Three drunk teenagers approached a private house, and one of them, a 15-year-old boy, began banging on the door. The homeowner tried to speak with him through the closed door, but the boy’s behavior caused someone within the house to call the police and report an attempted breaking and entering. Eventually the boy smashed a pane of glass, after which the homeowner, who had members of his family within the house, ended the assault on his home by firing one shot through the door, striking the drunken teenager, who later died.
This much we learn after reading to the end of the Post article, and the report provided by the local police department, hosted, oddly, on Facebook. But here is how the Post account begins:
Two [sic] teenagers were drinking in Chicopee, Mass., Saturday afternoon when they set off to find a friend, according to authorities. Whether it was the booze or the sheer similarity of the neighborhood’s low-slung homes, the teens somehow ended up at the wrong house.
One of the teenagers, a 15-year-old boy, banged on the door.Suddenly, a gunshot rang out from inside the house, and the boy slumped on the porch with a bullet to his belly.
After this, the Post dwells for a while on these ominous details: the shooter was fond of the Bill of Rights to the U.S. Constitution, particularly the Second Amendment; and his Facebook page actually displays a picture of him aiming a gun.
After the terrifying portrait of this madman is complete, the Post article provides the salient details of the case: the smashed window, the call for help to the police, the family that the shooter was trying to protect.
These details are sandwiched between longer paragraphs quoting various people talking about the dangers of guns, etc.
The Washington Post knows what it’s doing, and what it is doing is not very attractive.
It is well known that most people, if they venture beyond a newspaper article’s headline, do not read past the first or second paragraph.
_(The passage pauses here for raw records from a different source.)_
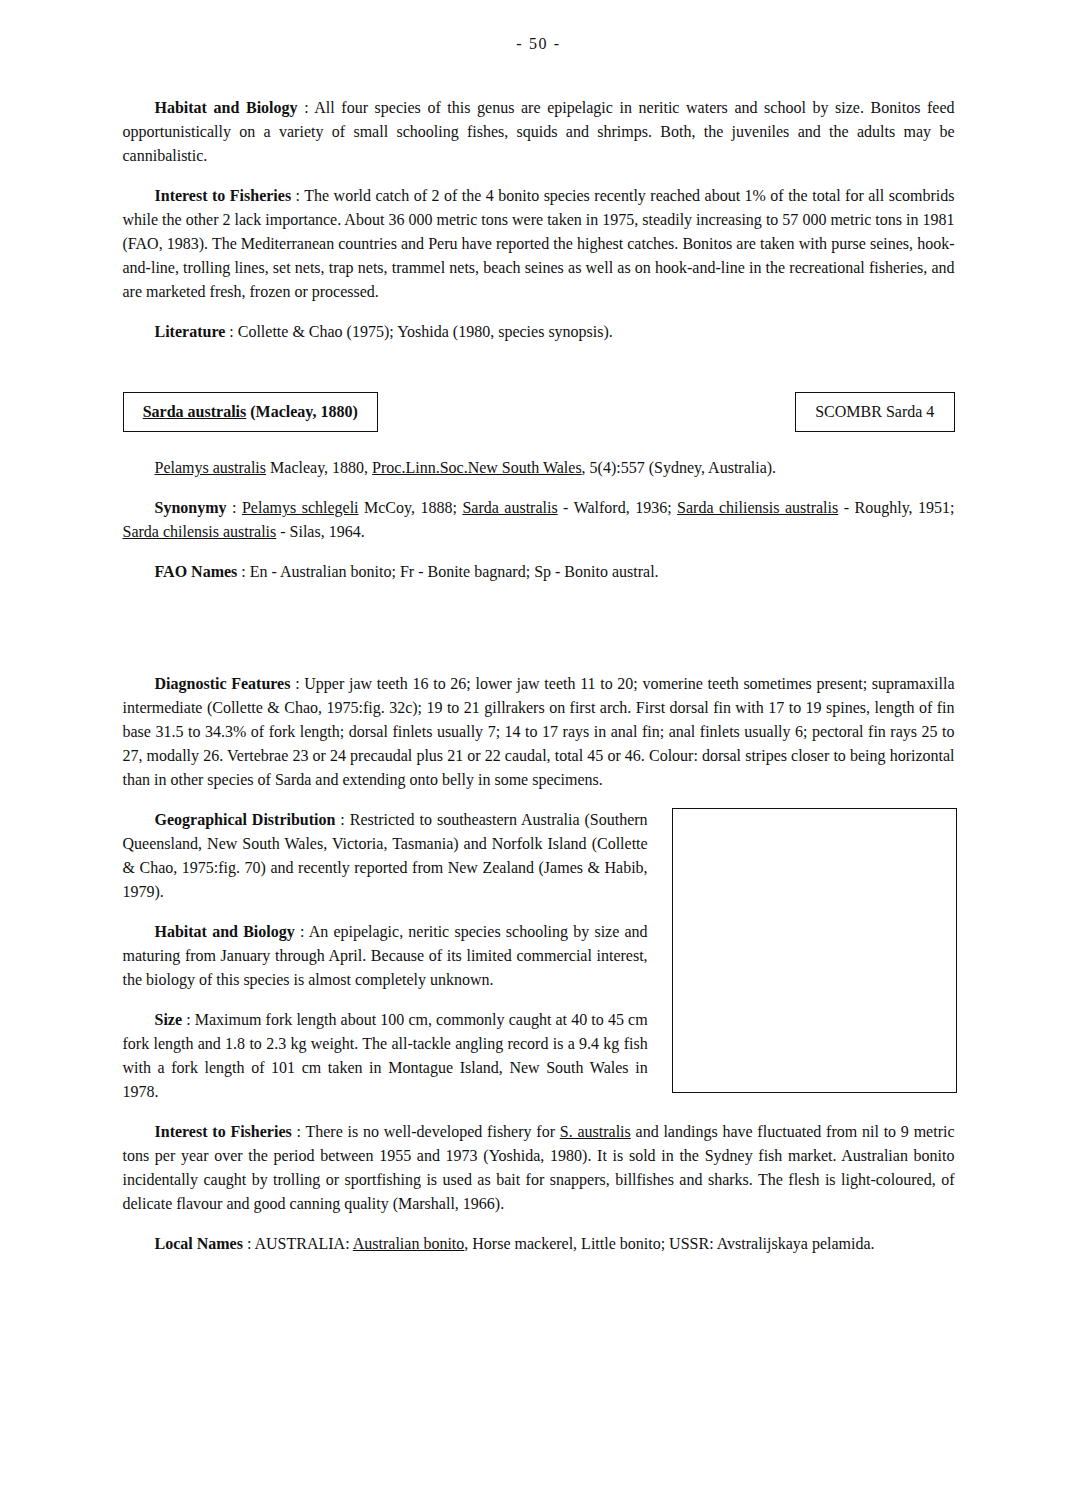- 50 -
Habitat and Biology : All four species of this genus are epipelagic in neritic waters and school by size. Bonitos feed opportunistically on a variety of small schooling fishes, squids and shrimps. Both, the juveniles and the adults may be cannibalistic.
Interest to Fisheries : The world catch of 2 of the 4 bonito species recently reached about 1% of the total for all scombrids while the other 2 lack importance. About 36 000 metric tons were taken in 1975, steadily increasing to 57 000 metric tons in 1981 (FAO, 1983). The Mediterranean countries and Peru have reported the highest catches. Bonitos are taken with purse seines, hook-and-line, trolling lines, set nets, trap nets, trammel nets, beach seines as well as on hook-and-line in the recreational fisheries, and are marketed fresh, frozen or processed.
Literature : Collette & Chao (1975); Yoshida (1980, species synopsis).
Sarda australis (Macleay, 1880)
SCOMBR Sarda 4
Pelamys australis Macleay, 1880, Proc.Linn.Soc.New South Wales, 5(4):557 (Sydney, Australia).
Synonymy : Pelamys schlegeli McCoy, 1888; Sarda australis - Walford, 1936; Sarda chiliensis australis - Roughly, 1951; Sarda chilensis australis - Silas, 1964.
FAO Names : En - Australian bonito; Fr - Bonite bagnard; Sp - Bonito austral.
Diagnostic Features : Upper jaw teeth 16 to 26; lower jaw teeth 11 to 20; vomerine teeth sometimes present; supramaxilla intermediate (Collette & Chao, 1975:fig. 32c); 19 to 21 gillrakers on first arch. First dorsal fin with 17 to 19 spines, length of fin base 31.5 to 34.3% of fork length; dorsal finlets usually 7; 14 to 17 rays in anal fin; anal finlets usually 6; pectoral fin rays 25 to 27, modally 26. Vertebrae 23 or 24 precaudal plus 21 or 22 caudal, total 45 or 46. Colour: dorsal stripes closer to being horizontal than in other species of Sarda and extending onto belly in some specimens.
Geographical Distribution : Restricted to southeastern Australia (Southern Queensland, New South Wales, Victoria, Tasmania) and Norfolk Island (Collette & Chao, 1975:fig. 70) and recently reported from New Zealand (James & Habib, 1979).
Habitat and Biology : An epipelagic, neritic species schooling by size and maturing from January through April. Because of its limited commercial interest, the biology of this species is almost completely unknown.
Size : Maximum fork length about 100 cm, commonly caught at 40 to 45 cm fork length and 1.8 to 2.3 kg weight. The all-tackle angling record is a 9.4 kg fish with a fork length of 101 cm taken in Montague Island, New South Wales in 1978.
Interest to Fisheries : There is no well-developed fishery for S. australis and landings have fluctuated from nil to 9 metric tons per year over the period between 1955 and 1973 (Yoshida, 1980). It is sold in the Sydney fish market. Australian bonito incidentally caught by trolling or sportfishing is used as bait for snappers, billfishes and sharks. The flesh is light-coloured, of delicate flavour and good canning quality (Marshall, 1966).
Local Names : AUSTRALIA: Australian bonito, Horse mackerel, Little bonito; USSR: Avstralijskaya pelamida.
The headline?
A teenager knocked on the wrong door. Now he’s dead, and the homeowner is accused of murder.
He “knocked” on the “wrong door”: the door belonging to someone so deranged and violent that he not only owns a gun, but is not ashamed of it, and thinks that other people might have the right to own guns, too.
The effect of the headline and the opening salvo of carefully edited information is to paint a picture of another gun nut who has wantonly murdered an innocent boy; of another death caused by the mere existence of guns in private hands. The Washington Post has twisted the details of this tragic event into a stealth editorial, in line with their overt editorial position on the politics of guns.
I wasn’t there, and do not know if the shooter had a legitimate fear for his life and the safety of his family. I also don’t take an absolutist position on either side of the gun issue.
But I think that anyone should object to being manipulated this way, regardless of their position on Second Amendment issues. And we should object, especially, to the Post’s eagerness to turn reporting on a tragedy into a crude piece of propaganda in support of its editorial position.